-------- The input --------
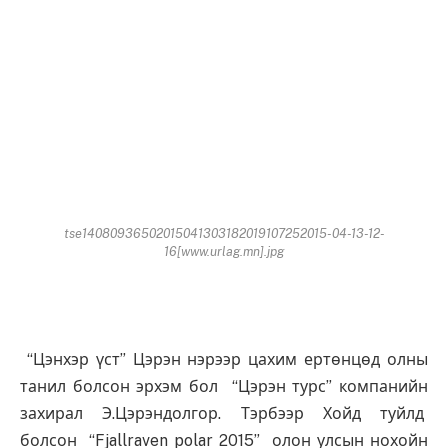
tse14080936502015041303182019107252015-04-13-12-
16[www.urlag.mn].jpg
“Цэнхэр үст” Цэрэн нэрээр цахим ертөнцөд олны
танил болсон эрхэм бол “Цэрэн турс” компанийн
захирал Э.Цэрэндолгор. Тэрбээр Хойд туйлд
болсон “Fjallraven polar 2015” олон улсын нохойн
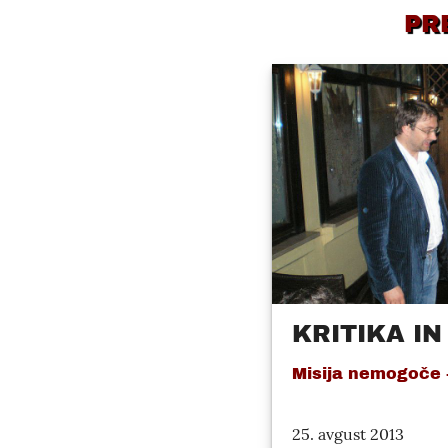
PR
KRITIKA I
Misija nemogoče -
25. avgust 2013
--------
What you give back should be exactly the lines from the line holding "16[www.urlag.mn].jpg" through the final line of the material, both ends included, and please leave out the pictures.

**Task solution**
16[www.urlag.mn].jpg
“Цэнхэр үст” Цэрэн нэрээр цахим ертөнцөд олны
танил болсон эрхэм бол “Цэрэн турс” компанийн
захирал Э.Цэрэндолгор. Тэрбээр Хойд туйлд
болсон “Fjallraven polar 2015” олон улсын нохойн
PR
KRITIKA I
Misija nemogoče -
25. avgust 2013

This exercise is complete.